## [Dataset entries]
= Beginning of Section =

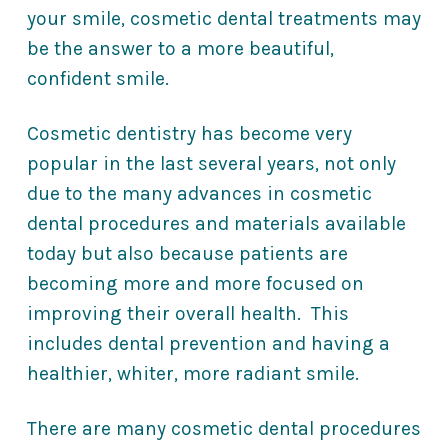
your smile, cosmetic dental treatments may
be the answer to a more beautiful,
confident smile.
Cosmetic dentistry has become very
popular in the last several years, not only
due to the many advances in cosmetic
dental procedures and materials available
today but also because patients are
becoming more and more focused on
improving their overall health. This
includes dental prevention and having a
healthier, whiter, more radiant smile.
There are many cosmetic dental procedures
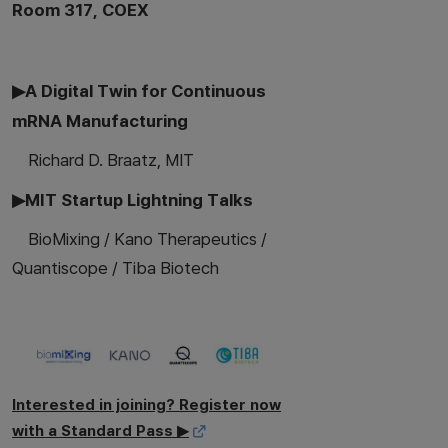
Room 317, COEX
▶A Digital Twin for Continuous
mRNA Manufacturing
Richard D. Braatz, MIT
▶MIT Startup Lightning Talks
BioMixing / Kano Therapeutics /
Quantiscope / Tiba Biotech
Interested in joining? Register now
with a Standard Pass ▶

= End of Section =

## [ASSIGNED TASK]
Filter the entries down to the lines that include the string "many".

## [SOLUTION FOR THIS PROBLEM]
due to the many advances in cosmetic
There are many cosmetic dental procedures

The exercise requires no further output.